Ensure that the operator pod does not have a pattern matching the CRD you would like to remove in --crd-patterns. If it does, the CRD may be re-installed by the operator pod after you’ve removed it.
Stop the operator pod.
Delete the CRD using kubectl delete.
Start the operator pod.

Number of versions supported in a CRD

There is a limit to how large a CRD can be.

Each time a new version is added to a CRD it gets bigger. Large CRDs, those with many properties or deeply nested properties, will fit fewer versions before they run into the CRD size limit.

In order to keep CRDs under the size limit, ASO will periodically remove older versions of CRDs that are approaching the size limit. When doing this we will adhere to the following rules:

Give at least 1 release advanced notice before a CRD version is removed. Look for the “upcoming breaking changes” section of the release notes.
Remove older versions first to make room for newer ones.
Remove preview versions before removing stable versions.
Always keep at least the latest 2 stable versions and the latest 1 preview version (if applicable, not all resources have preview versions). Some resources may retain more than this, but we’ll never retain less than this.

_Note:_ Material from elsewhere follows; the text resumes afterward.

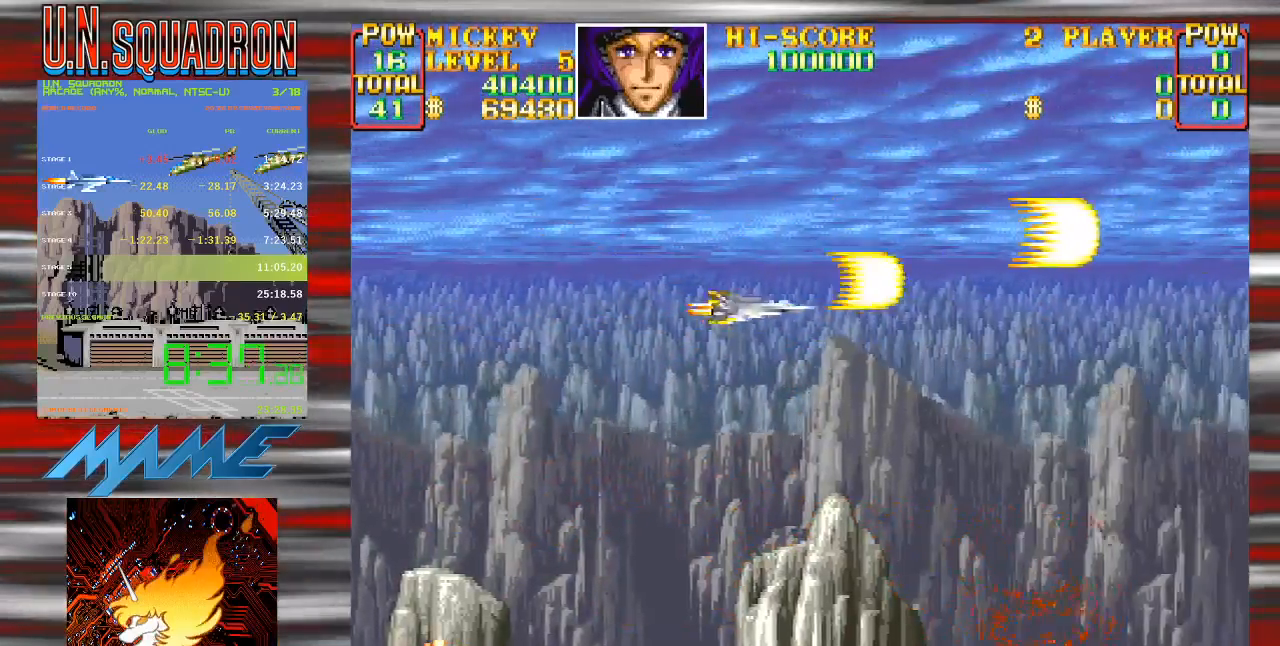
{"dt_ms": 500, "buttons": ["Y", "DPAD_UP"], "events": [[67, "DPAD_DOWN", "up"], [83, "DPAD_RIGHT", "up"], [283, "DPAD_UP", "down"], [300, "DPAD_LEFT", "down"], [300, "Y", "up"], [383, "Y", "down"], [500, "DPAD_LEFT", "up"]]}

For manually installed CRDs, asoctl clean crds can be used to prepare CRDs for upgrade when a CRD version that was previously a storage version was removed.

For ASO managed CRDs, ASO will automatically clean up the old storage versions when it’s upgraded to the new version that removed those CRDs. Note: This is not yet implemented, it is being tracked by #4376.

Best Practices

Do not use crdPattern=* on AKS free tier clusters. It installs so many CRDs that it can overload kube-apiserver and cause restarts. See #2920 for details. Instead, specify a crdPattern containing only the groups (or individual CRDs) you intend to use.
We strongly recommend including entire groups such as dbformysql.azure.com/* in crdPattern. Individual CRDs such as dbformysql.azure.com/FlexibleServer may be specified as well, but there are often other resources in the group which pair together to enable other scenarios, such as dbformysql.azure.com/FlexibleServersFirewallRules. It’s generally easier to just include the whole group.